# Pronunciation of Often



## SeaBreeze (Mar 16, 2015)

I say it with a silent T, but I hear a lot of folks who say the T sound...how do you say often?


----------



## Ameriscot (Mar 16, 2015)

I say it with a silent t but I hear quite a few in the UK who say the T.


----------



## Falcon (Mar 16, 2015)

I say  "offen".


----------



## AprilT (Mar 16, 2015)

If anyone wants to hear the correct pronunciation, just click either of the links I provided in my earlier post and type the word in, well correct for as far as most US English dictionaries pronounce them.

I pronounce often = off-ten or off-tin

http://dictionary.reference.com/browse/height?s=t

http://www.howjsay.com/index.php?word=height+&submit=Submit


----------



## AprilT (Mar 16, 2015)

now I'm gotta go see if I've been saying wrong.  LOL.


----------



## AprilT (Mar 16, 2015)

dangit, it depends on which link you go to, both are correct on the second link.

I think I know where I had a problem, reading it and just saying it off the cuff, for me, was the problem.  I do actually pronounce it of en.


----------



## Josiah (Mar 16, 2015)

I say it both ways, probably more often without the t sound. It's sometimes hard to establish how you say it when you're not thinking about how it should be said.


----------



## Josiah (Mar 16, 2015)

My wife's name is Margaret. Some times I pronounce it with two syllables and sometimes I sneak in a third syllable.

I'm not sure what's wrong with me but in every pronunciation thread we've had lately I've confessed to saying it both ways.
Of course when it comes to spelling I'm apt to have more than just two variations. And don't mention punctuation.


----------



## hollydolly (Mar 16, 2015)

(Raw records)

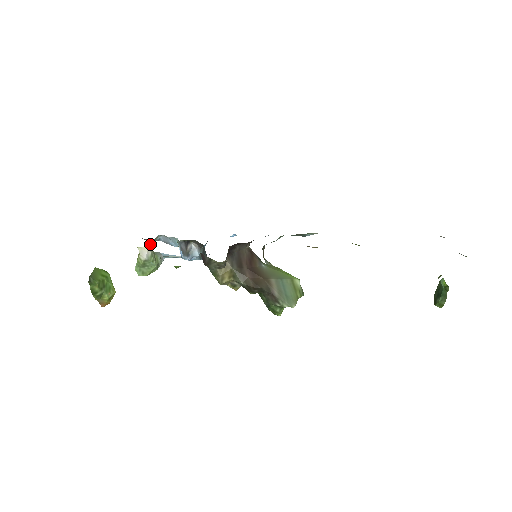
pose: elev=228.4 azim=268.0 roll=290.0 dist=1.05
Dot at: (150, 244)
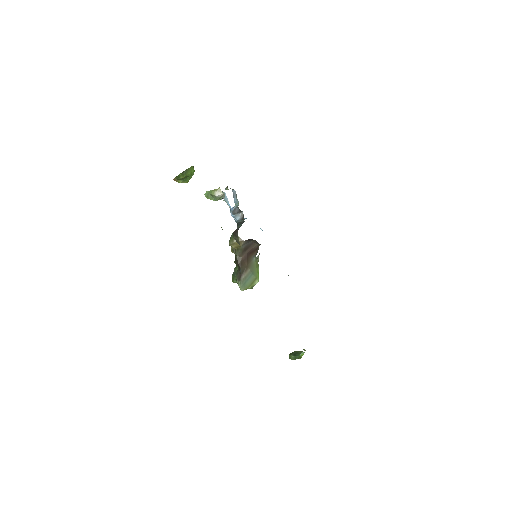
Dot at: (226, 187)
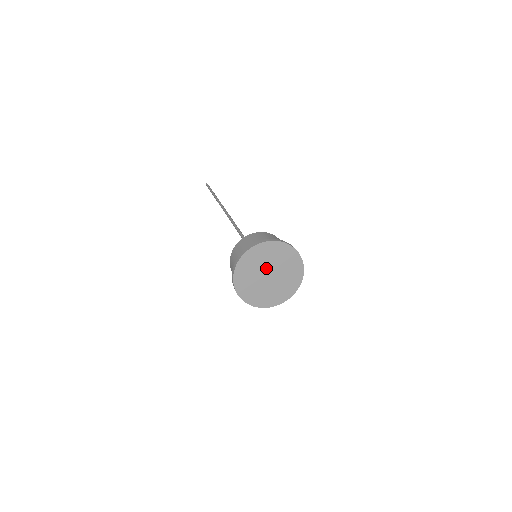
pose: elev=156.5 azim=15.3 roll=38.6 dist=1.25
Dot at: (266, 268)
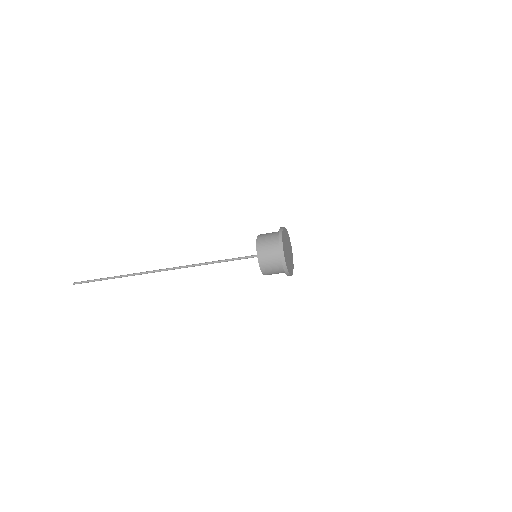
Dot at: (287, 245)
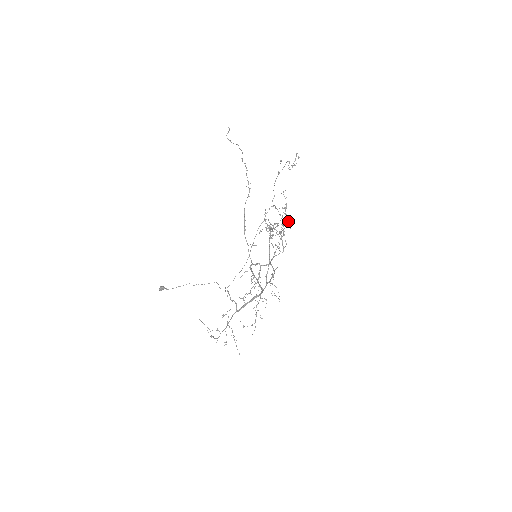
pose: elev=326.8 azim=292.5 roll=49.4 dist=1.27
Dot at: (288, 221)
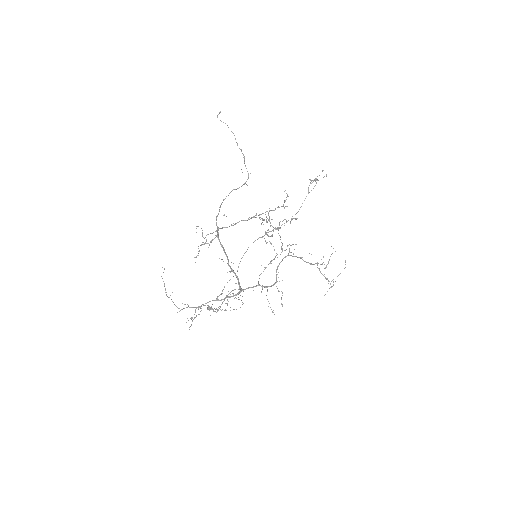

(Parts of the exercise)
**1.** Transcribe the part of the forum thread on pronouncing "often", starting at "dangit, it depends" and ending at "should be said.".
**2.** Go on with the forum thread on pronouncing "often" from the point where it stops.

(Results in order)
**1.**
dangit, it depends on which link you go to, both are correct on the second link.

I think I know where I had a problem, reading it and just saying it off the cuff, for me, was the problem.  I do actually pronounce it of en.


----------



## Josiah (Mar 16, 2015)

I say it both ways, probably more often without the t sound. It's sometimes hard to establish how you say it when you're not thinking about how it should be said.

**2.**
I say it with a silent (t)...but i clicked on your 2nd  link April and both seem acceptable.

Josiah, Margaret is a very common womans' name in scotland..both my grandmothers were called Margaret as were 2 aunts ...it's a bit like Maria in the Latino countries, seems like every second woman (  at least those who are older now that the name isn't so fashionable  is called Margaret..on the west coast of Scotland it's most often pronounced Margrit...


----------



## Capt Lightning (Mar 16, 2015)

I pronounce the 'T' in often, and I  pronounce Margaret as Margret.


----------



## Cookie (Mar 16, 2015)

say it with silent t - as in 'offen'


----------



## jujube (Mar 16, 2015)

Silent T for me.  My late husband said it with the silent T.  My daughter has always pronounced the t.....I have no idea where she got that.


----------



## oakapple (Mar 17, 2015)

I say often as ofTen, so yes, sounding the t,, never thought about this before, but have heard others say offen and the incredibly posh say orfen.


----------



## Warrigal (Mar 17, 2015)

I do both, depending where the word comes in a sentence.

If I say, "Often I will go to bed late", I tend to pronounce the T
On the other hand when I say, "I often sleep in until 9 am", I don't.
Pronouncing the T emphasises the word more.


----------



## NancyNGA (Mar 17, 2015)

But you don't pronounce the *t *in the word _*soften*_.


----------



## Falcon (Mar 17, 2015)

OK Then..... What about  OFTEN   and   LISTEN  ?    Do you pronounce the "T"  in listen ?


----------



## Warrigal (Mar 18, 2015)

No. It flows better without pronouncing the t.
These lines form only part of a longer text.